Занта жаждала продолжить охоту. Как только дальше по проходу зашуршало, она прижала уши, одним скачком метнулась под шкаф, и через полминуты вернулась, победно помахивая хвостом. В зубах она держала вторую неподвижную беглую закладку.

Дело пошло. Пока я разбирала шкаф, Занта шныряла по библиотеке и исправно приносила к моим ногам обездвиженные кожаные ленты.

Увы, моя охота не была столь же успешной. В шкатулках отыскивались грубо изготовленные деревянные божки, глиняные черепки, дешевые и абсолютно бесполезные амулеты из стекла, зубы древних ящеров… Ничего, за что владелец ломбарда дал бы денег. Ни одного золотого украшения, ни одной старинной монеты.

Коллекция моего деда представляла ценность лишь для ее владельца.

Тогда я принялась перебирать книги.

Их тут было великое множество, они громоздились в шкафах от пола до потолка: тяжелые, как каменные плиты, фолианты, в кожаных обложках; изящные брошюры в шелковых переплетах; истрепанные книги с хрупкими, желтыми страницами. От них веяло дыханием времени; казалось, они хранят многозначительное молчание, полное секретов.

Я вытаскивала один том за другим, чихая от пыли, и бегло их просматривала. Увы, меня скоро опять постигло разочарование. Сплошь путеводители, скучные дневники, несколько магических руководств, какие можно найти в любой книжной лавке.

Пару книг с золотым тиснением на переплете, написанные на незнакомых языках, я все же отложила: покажу их книготорговцу господину Честу. Как знать, вдруг это редкие издания, за которые книголюбы отвалят неплохую сумму.

А одну книгу я решила оставить себе: «Предания о кондитерском искусстве заморских земель». Пригодится!

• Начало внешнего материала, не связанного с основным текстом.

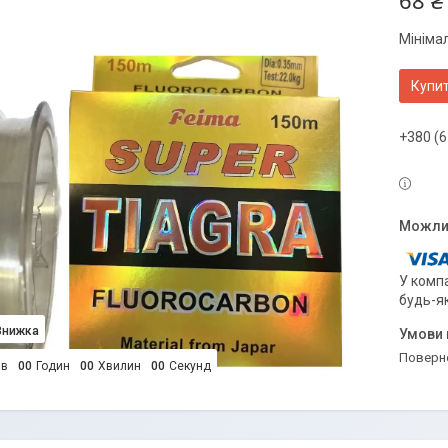
68 ₴
Мініма
Купи
+380 (6
У компа
будь-я
поверн
ів
0
0
Годин
0
0
Хвилин
0
0
Секунд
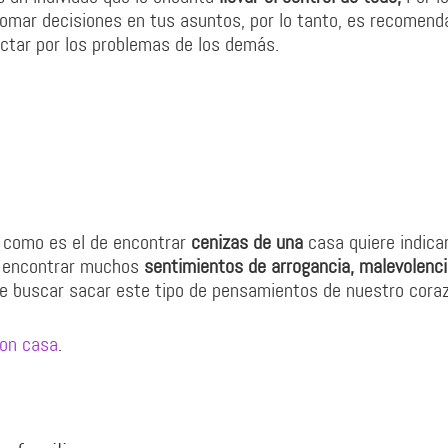
tomar decisiones en tus asuntos, por lo tanto, es recomend
fectar por los problemas de los demás.
o como es el de encontrar
cenizas de una
casa quiere indica
n encontrar muchos
sentimientos de arrogancia, malevolenci
e buscar sacar este tipo de pensamientos de nuestro cora
on casa
.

Прошел почти час, масло в фонаре выгорело. Занта закончила охоту и теперь ходила за мной, путаясь в ногах. Ее белая шкурка посерела от пыли. Вечером не миновать ей купания.

Мы углубились в лабиринт шкафов. Проходы здесь были очень узкие, шкафы стояли тесно, приходилось идти боком, чтобы протиснуться. Словно блуждаешь в темном, мрачном ущелье.

Старый страх вновь дал о себе знать – и небезосновательно.

Если верить безмятежному виду Занты, на чердаке не осталось ни одной беглой закладки. Но почему тогда не прекращаются шорохи? И что это потрескивает в крайнем шкафу? И почему тень в том углу гуще, и свет моего фонаря не может разогнать ее?

Занта остановилась, выгнула спину, вздыбила крылья и зашипела. И ее страх напугал меня сильнее всего. Кровь мигом прилила к голове, а сердце гулко заколотилось.

Вот, опять этот шорох! От нового звука у меня затряслись поджилки.

Не желая сдаваться, я повыше подняла фонарь.

А через секунду горько пожалела, что сунулась на чердак.

Одна из книг на полке пошевелилась. Позолоченный корешок медленно выдвинулся. Еще и на дюйм… и еще.

Занта низко, страшно заурчала, а я облилась ледяным потом и не могла пошевельнуться от ужаса.

Книга с громким стуком упала на пол, подняв облако пыли. Это был толстый, обтянутый кожей фолиант с медным окладом и застежками. Застежки щелкнули, и книга с пронзительным скрипом распахнулась. Страницы желтой бумаги зашелестели, но они были пусты – ни единого знака, ни одной буквы!

А пылевое облако не оседало; напротив, оно как будто сгустилось. Пылинки танцевали в лучах моего фонаря, внутри облака клубились завихрения. А затем они начали расти, менять форму!

Над раскрытой книгой соткался призрачный человеческий силуэт. Покатые плечи, косматая голова, колышущиеся лохмотья юбки. Фигура выпростала две руки, которые мигом начали удлиняться и потянулись ко мне!